April 1, 2022
Nursing prof receives $2.4M for Alliance against Violence and Adversity (AVA) project
Nursing professor Dr. Nicole Letourneau, RN, PhD, was one of four UCalgary researchers to receive funding from the Canadian Institutes of Health Research (CIHR) investment of $31.1 million in the new Health Research Training Platform (HRTP) announced March 31.
HRTP is a pilot program that will embed early career researchers and trainees in collaborative health research teams with the goal of increasing their career prospects and building Canadian health research capacity.
Letourneau, who is also a research professor with the Cumming School of Medicine and a member of the Owerko Centre at the Alberta Children’s Hospital Research Institute, Mathison Centre for Mental Health and Hotchkiss Brain Institute, will receive almost $2.4 million over six years for her project Alliance against Violence and Adversity (AVA).

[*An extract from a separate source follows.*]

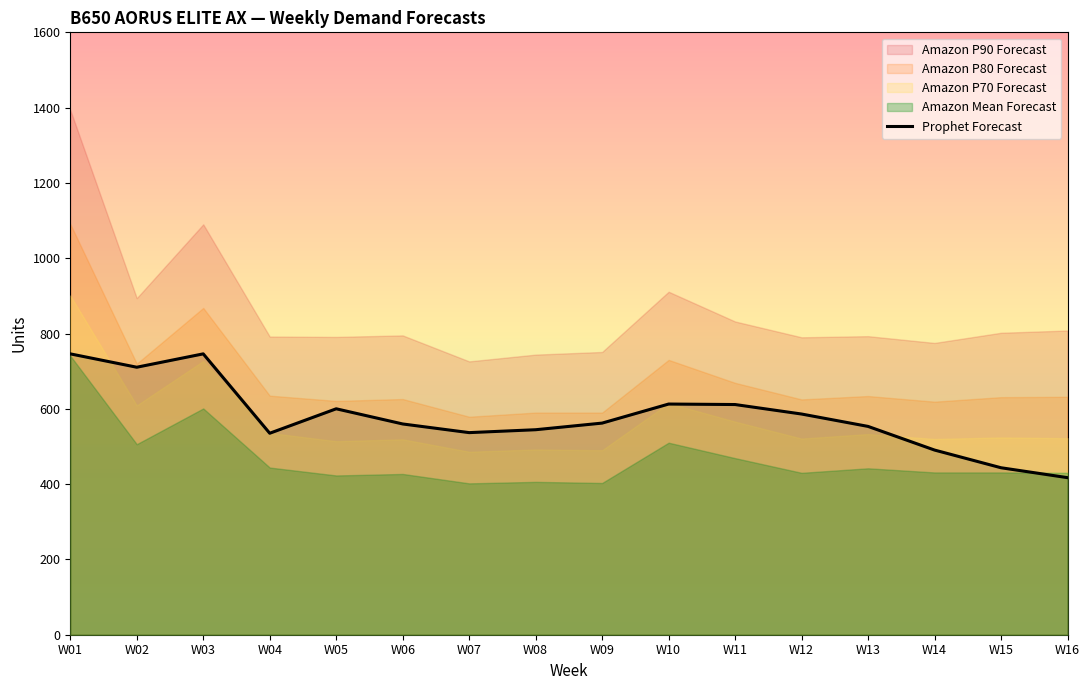

Which has a higher value, W02 or W06?

W02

“We aim to create capacity to transform community health and social services for girls and women who are at risk for or already affected by violence and adversity over the life cycle, via a collaborative, innovative, cross-sectoral, cross-disciplinary, cross-jurisdictional training platform,” she explains.
“Recent spikes in adverse childhood experiences (ACE) and family violence linked to the COVID-19 pandemic clearly show that we must act now to provide urgently needed and overdue, transformative and community-based research training to address the health and wellness of girls and women affected by adversity in Canada,” adds Letourneau.
“The AVA Training Platform also aligns with the just-released 2021 CIHR/ UNICEF joint report ‘Inspiring Healthy Futures: A Vision for Canada’s Children, Youth and Families’ that emphasizes equity, collaboration and stakeholder participation as well as efforts to cross health, education, social services and justice sectors to mobilize communities around children and families. Our team will meet this moment.”
That team currently numbers over 150 members from across Canada, representing the leadership of the Alliance of Canadian Research Centres on Gender-Based Violence (developed in 1991 after 1989’s Montréal Massacre) and members of their networks including other academics and people from not-for-profit community agencies serving girls and women affected by or at-risk of exposure to ACEs and violence.
Participants in the AVA program will have access to diverse, high-quality mentors and training that builds their academic and professional development skills, such as in grant writing, project management, science communication, interdisciplinary research, implementation science and knowledge mobilization.
A well-known and respected researcher with a history of receiving philanthropic support, Letourneau has a 20-year track record in studying how children are affected by family issues such as post-partum depression, violence and low-income. Leading this new project, she hopes, will not only be innovative, but barrier-breaking in its ability to address inequities and halt intergenerational detrimental outcomes from exposure to violence and adversity.
The ability to collaborate with so many diverse partners is critical for transformative change. We will also address health disparities for Indigenous, racialized and other marginalized people with mutual capacity building and co-learning and will train team members (academics, collaborators, knowledge users, trainees) in research co-design and stakeholder engagement.
Letourneau is confident in the success of the plan and is already planning for what will happen after the six-year funding period is over. “AVA stands to help reduce family violence and improve Canada’s UNICEF rankings for girls’ health and wellness, with positive lifespan, intergenerational and population impacts.”
The faculty plans to officially launch the centre later this spring or early summer.